Hopefully this is not stupid. In the Tensorflow tutorial, the states of the RNN are updated after each time-step and used as the states for the next time-step
output, state = lstm(current_batch_of_words, state)
In yours the state of the bidirectional RNN seems to just be discarded. Is this the case, or am I missing something? If so, why?
Also, a small detail; you use outputs[-1] for
return tf.matmul(outputs[-1], _weights['out']) + _biases['out']
which corresponds according to the Tensorflow API
(outputs, output_state_fw, output_state_bw) = outputs
So shouldn't this be
return tf.matmul(outputs[0], _weights['out']) + _biases['out']
Instead?
The old version of Tensorflow didn't returned the states, so output[-1] is fine (see https://github.com/tensorflow/tensorflow/blob/r0.7/tensorflow/python/ops/rnn.py#L323).
However in newer version, it returns a tuple instead, so as you said, you need to change
outputs = rnn.bidirectionnal_rnn(...
by outputs, _, _ = rnn.bidirectionnal_rnn(...
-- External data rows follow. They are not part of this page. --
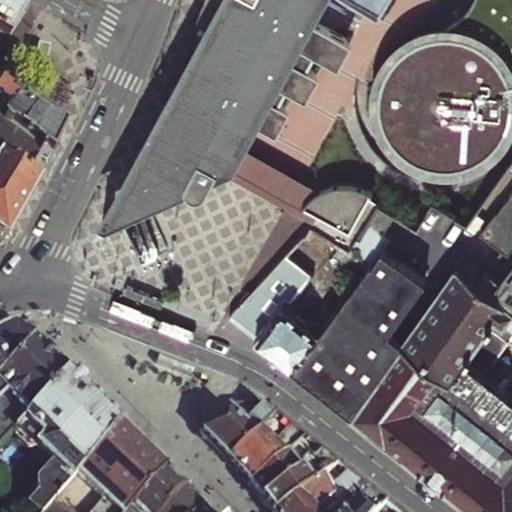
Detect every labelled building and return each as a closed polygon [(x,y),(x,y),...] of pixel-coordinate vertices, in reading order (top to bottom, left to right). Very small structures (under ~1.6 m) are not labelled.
[(0,0),(0,34),(6,38),(27,5),(17,0),(0,0)] [(217,169),(221,168),(228,164),(235,160),(241,154),(243,147),(245,145),(258,120),(277,131),(291,106),(279,100),(286,87),(306,97),(320,72),(307,65),(315,52),(340,65),(353,40),(313,19),(322,0),(217,0),(98,222),(114,215),(153,198),(191,181),(193,184),(196,186),(199,187),(202,187),(206,186),(208,184),(210,181),(217,169)] [(363,0),(381,10),(386,0),(363,0)] [(511,0),(475,0),(474,2),(460,16),(446,19),(426,22),(402,33),(383,51),(372,74),(369,101),(375,126),(383,139),(394,151),(416,165),(442,170),(457,169),(472,165),(486,158),(498,148),(511,127),(511,0)] [(45,44),(39,43),(37,57),(49,59),(52,46),(45,44)] [(0,123),(48,159),(62,132),(39,120),(32,116),(0,92),(0,108),(2,110),(4,118),(0,123)] [(0,155),(37,182),(48,159),(0,123),(0,155)] [(315,221),(320,211),(307,204),(306,206),(304,206),(305,204),(306,202),(309,198),(312,195),(315,192),(319,190),(323,187),(245,145),(243,147),(241,154),(235,160),(228,164),(221,168),(287,205),(315,221)] [(0,236),(5,240),(37,182),(0,155),(0,236)] [(320,211),(351,229),(370,195),(371,194),(372,192),(374,192),(375,191),(374,189),(370,187),(366,185),(361,183),(357,182),(352,182),(346,182),(342,182),(337,183),(332,184),(327,186),(323,187),(319,190),(315,192),(312,195),(309,198),(306,202),(305,204),(304,206),(306,206),(307,204),(320,211)] [(511,247),(511,190),(497,209),(495,210),(479,231),(508,253),(511,247)] [(320,211),(315,221),(312,227),(340,244),(335,251),(365,271),(384,246),(392,235),(384,230),(396,212),(370,195),(351,229),(320,211)] [(338,400),(383,341),(429,277),(384,246),(365,271),(341,303),(320,331),(281,302),(254,338),(338,400)] [(229,318),(254,338),(281,302),(287,297),(291,300),(312,274),(288,255),(229,318)] [(511,259),(500,275),(487,265),(477,278),(511,305),(511,259)] [(476,511),(511,511),(511,305),(477,278),(457,263),(395,350),(351,412),(476,511)] [(0,332),(0,377),(33,341),(18,329),(9,328),(0,332)] [(13,432),(16,428),(67,375),(33,341),(0,377),(0,429),(1,430),(5,430),(8,428),(13,432)] [(338,400),(351,412),(395,350),(383,341),(338,400)] [(22,510),(24,511),(41,511),(118,428),(67,375),(16,428),(16,435),(29,448),(35,448),(36,447),(52,463),(36,481),(35,493),(36,494),(22,510)] [(200,435),(227,462),(274,415),(261,404),(231,406),(200,435)] [(298,444),(299,442),(293,437),(296,433),(274,415),(227,462),(248,485),(298,444)] [(127,511),(164,472),(118,428),(41,511),(127,511)] [(299,442),(304,438),(296,433),(293,437),(299,442)] [(299,467),(298,465),(306,459),(308,457),(298,444),(248,485),(259,500),(297,471),(296,469),(299,467)] [(269,511),(275,511),(317,482),(336,464),(321,451),(315,458),(313,457),(309,462),(314,466),(301,476),(297,471),(259,500),(269,511)] [(163,511),(183,491),(164,472),(127,511),(163,511)] [(275,511),(320,511),(335,501),(358,481),(347,472),(325,492),(317,482),(275,511)] [(320,511),(345,511),(368,489),(358,481),(335,501),(320,511)] [(375,511),(385,502),(368,489),(345,511),(375,511)] [(197,511),(200,510),(183,491),(163,511),(197,511)]
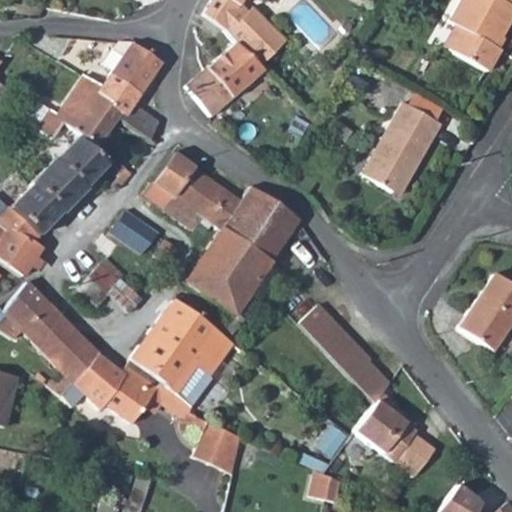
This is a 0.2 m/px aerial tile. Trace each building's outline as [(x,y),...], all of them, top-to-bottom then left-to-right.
[(208,0),(200,15),(222,32),(232,45),(257,68),(283,43),(250,10),(239,21),(232,15),(240,0),(208,0)] [(458,31),(447,52),(484,73),(496,51),(493,50),(511,14),(511,0),(458,0),(445,23),(451,27),(458,31)] [(451,27),(439,47),(447,52),(458,31),(451,27)] [(115,58),(104,76),(134,95),(154,64),(127,45),(113,44),(108,53),(115,58)] [(200,72),(181,87),(208,118),(260,72),(257,68),(232,45),(200,72)] [(353,47),(348,57),(366,67),(371,58),(353,47)] [(102,79),(96,87),(92,96),(105,106),(116,115),(112,120),(125,128),(144,141),(154,125),(127,107),(134,95),(104,76),(102,79)] [(25,97),(12,117),(46,141),(58,125),(75,137),(105,159),(112,148),(100,140),(100,138),(112,120),(116,115),(105,106),(92,96),(96,87),(80,77),(61,105),(53,116),(25,97)] [(358,175),(389,193),(404,167),(410,172),(437,126),(400,105),(358,175)] [(125,128),(116,143),(140,158),(150,145),(144,141),(125,128)] [(49,161),(25,185),(27,188),(55,214),(57,216),(81,191),(80,189),(108,161),(105,159),(75,137),(52,162),(49,161)] [(168,155),(138,197),(158,211),(167,198),(188,169),(168,155)] [(404,167),(389,193),(395,196),(410,172),(404,167)] [(108,187),(113,191),(128,175),(119,169),(107,182),(108,187)] [(188,169),(167,198),(196,218),(216,232),(218,230),(265,264),(294,221),(246,188),(236,202),(188,169)] [(0,206),(0,231),(3,234),(6,229),(27,243),(43,226),(55,214),(27,188),(4,210),(0,206)] [(167,198),(158,211),(187,232),(196,218),(167,198)] [(121,214),(107,235),(136,255),(153,235),(121,214)] [(6,229),(3,234),(0,237),(0,268),(17,279),(22,273),(27,275),(39,263),(31,258),(36,249),(27,243),(6,229)] [(228,262),(203,300),(227,316),(229,317),(235,309),(264,268),(265,264),(218,230),(216,232),(206,246),(228,262)] [(161,241),(150,259),(162,267),(174,250),(161,241)] [(206,246),(180,284),(203,300),(228,262),(206,246)] [(95,267),(85,277),(103,295),(124,315),(134,301),(114,283),(113,283),(95,267)] [(273,270),(266,280),(278,289),(284,280),(273,270)] [(511,289),(490,275),(454,330),(487,352),(511,315),(511,289)] [(103,295),(85,277),(74,290),(92,307),(103,295)] [(0,336),(8,341),(18,331),(43,306),(23,285),(0,311),(0,336)] [(169,301),(125,362),(159,387),(169,395),(189,368),(202,349),(213,335),(169,301)] [(43,306),(18,331),(61,374),(52,384),(48,381),(42,388),(57,400),(81,372),(94,356),(43,306)] [(314,307),(294,325),(331,365),(369,406),(378,394),(386,384),(365,365),(367,363),(314,307)] [(227,316),(218,328),(225,333),(229,328),(234,332),(241,321),(237,318),(241,313),(235,309),(229,317),(227,316)] [(227,345),(213,335),(202,349),(216,360),(227,345)] [(216,360),(202,349),(189,368),(203,378),(216,360)] [(81,372),(57,400),(68,410),(79,399),(95,411),(100,406),(127,426),(140,410),(144,413),(152,413),(158,405),(159,402),(158,396),(154,393),(159,387),(125,362),(118,375),(97,358),(94,356),(81,372)] [(0,374),(0,428),(12,378),(0,374)] [(36,375),(31,379),(39,386),(43,382),(36,375)] [(169,395),(159,387),(154,393),(158,396),(159,402),(172,413),(180,418),(182,414),(187,409),(169,395)] [(369,406),(349,433),(389,462),(409,436),(412,432),(397,421),(386,412),(389,408),(391,405),(378,394),(369,406)] [(389,408),(386,412),(397,421),(400,417),(389,408)] [(182,414),(180,418),(179,423),(179,431),(181,436),(184,441),(188,445),(192,447),(198,448),(204,424),(190,418),(182,414)] [(198,448),(195,464),(229,472),(236,439),(204,424),(198,448)] [(429,451),(409,436),(389,462),(409,477),(429,451)] [(338,483),(328,479),(323,502),(333,504),(338,483)] [(454,484),(433,511),(469,511),(476,500),(454,484)]
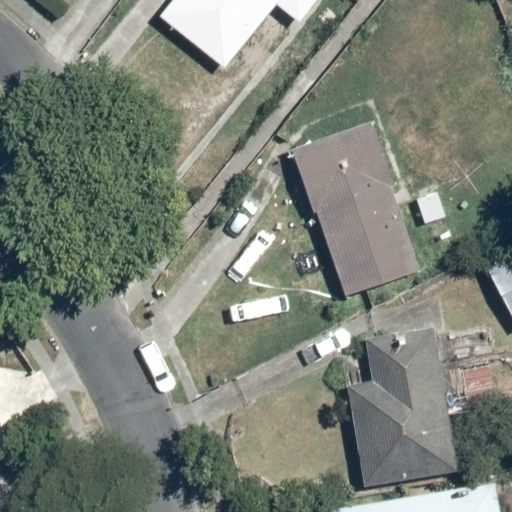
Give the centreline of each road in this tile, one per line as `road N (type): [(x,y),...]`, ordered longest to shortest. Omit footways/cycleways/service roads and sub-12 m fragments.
road 1 (residential): [(123,511),(110,439),(59,308),(0,207)]
road 2 (residential): [(0,44),(37,74),(50,119),(0,205)]
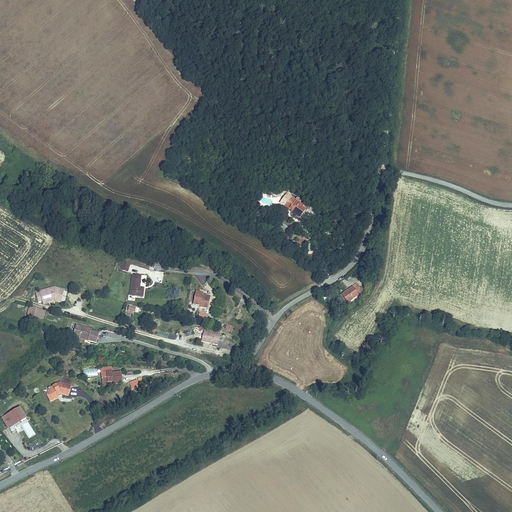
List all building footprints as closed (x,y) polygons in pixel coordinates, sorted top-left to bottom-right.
[(304,207),(292,197),(285,206),(291,210),(291,212),(300,218),(306,211),(302,208),(304,207)] [(127,273),(130,265),(123,262),(120,271),(127,273)] [(132,275),(131,290),(135,290),(135,295),(143,295),(144,287),(139,287),(140,276),(132,275)] [(347,301),(361,291),(356,284),(342,294),(347,301)] [(60,302),(63,290),(54,288),(35,293),(38,302),(44,301),(44,304),(55,300),(60,302)] [(206,296),(206,295),(195,293),(192,305),(198,306),(197,312),(205,313),(208,296),(206,296)] [(29,308),(27,316),(43,320),(45,312),(29,308)] [(82,327),(80,336),(88,338),(88,341),(97,344),(99,334),(91,331),(91,330),(82,327)] [(216,346),(218,335),(202,332),(199,342),(216,346)] [(102,366),(104,381),(114,380),(115,382),(124,381),(121,369),(114,370),(113,365),(102,366)] [(131,389),(139,386),(137,379),(129,382),(131,389)] [(68,395),(71,386),(61,383),(50,388),(51,392),(46,394),(49,401),(54,399),(53,397),(61,393),(68,395)] [(3,418),(12,433),(16,431),(15,428),(15,425),(26,418),(20,408),(3,418)]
@aymericdamien Speaking of BDLSTM example, is there any particular reason for n_hidden
to be 128? I'm hesitant to open an issue for this question since it's likely a triviality, but the number puzzles me.
I am also interested in the problem. maybe base on experience? @zandaqo
There is no particular reason, it depends on your data. A recommendation is to use multiple of 32 as it may speedup a little the computation when using float32.
ImportError: This module is deprecated. Use tf.nn.rnn_* instead.
it has been fix